==== RECORDS TO PROCESS
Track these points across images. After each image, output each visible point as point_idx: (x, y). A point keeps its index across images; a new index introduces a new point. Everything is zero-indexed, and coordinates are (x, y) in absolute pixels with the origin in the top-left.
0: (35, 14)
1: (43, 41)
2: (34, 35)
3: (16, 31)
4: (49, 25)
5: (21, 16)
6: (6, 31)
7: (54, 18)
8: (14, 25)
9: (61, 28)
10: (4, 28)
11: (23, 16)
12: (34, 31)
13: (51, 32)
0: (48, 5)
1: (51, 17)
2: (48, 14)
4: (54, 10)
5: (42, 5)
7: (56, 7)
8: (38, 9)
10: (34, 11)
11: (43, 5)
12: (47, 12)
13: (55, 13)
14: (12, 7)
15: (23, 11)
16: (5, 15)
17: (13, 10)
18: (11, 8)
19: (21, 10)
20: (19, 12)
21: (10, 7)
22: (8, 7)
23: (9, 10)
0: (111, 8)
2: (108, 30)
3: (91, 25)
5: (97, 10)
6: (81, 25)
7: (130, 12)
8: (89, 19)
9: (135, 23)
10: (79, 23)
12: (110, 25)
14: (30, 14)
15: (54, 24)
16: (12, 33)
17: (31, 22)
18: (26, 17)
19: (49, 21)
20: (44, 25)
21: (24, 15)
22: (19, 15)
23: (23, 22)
========
EXERCISE BRIEF —
Rewrite all the rows above, changing "top-left" to "upper-left" and leaving everything else as it is.

COMPLETED EXERCISE —
Track these points across images. After each image, output each visible point as point_idx: (x, y). A point keeps its index across images; a new index introduces a new point. Everything is zero-indexed, and coordinates are (x, y) in absolute pixels with the origin in the upper-left.
0: (35, 14)
1: (43, 41)
2: (34, 35)
3: (16, 31)
4: (49, 25)
5: (21, 16)
6: (6, 31)
7: (54, 18)
8: (14, 25)
9: (61, 28)
10: (4, 28)
11: (23, 16)
12: (34, 31)
13: (51, 32)
0: (48, 5)
1: (51, 17)
2: (48, 14)
4: (54, 10)
5: (42, 5)
7: (56, 7)
8: (38, 9)
10: (34, 11)
11: (43, 5)
12: (47, 12)
13: (55, 13)
14: (12, 7)
15: (23, 11)
16: (5, 15)
17: (13, 10)
18: (11, 8)
19: (21, 10)
20: (19, 12)
21: (10, 7)
22: (8, 7)
23: (9, 10)
0: (111, 8)
2: (108, 30)
3: (91, 25)
5: (97, 10)
6: (81, 25)
7: (130, 12)
8: (89, 19)
9: (135, 23)
10: (79, 23)
12: (110, 25)
14: (30, 14)
15: (54, 24)
16: (12, 33)
17: (31, 22)
18: (26, 17)
19: (49, 21)
20: (44, 25)
21: (24, 15)
22: (19, 15)
23: (23, 22)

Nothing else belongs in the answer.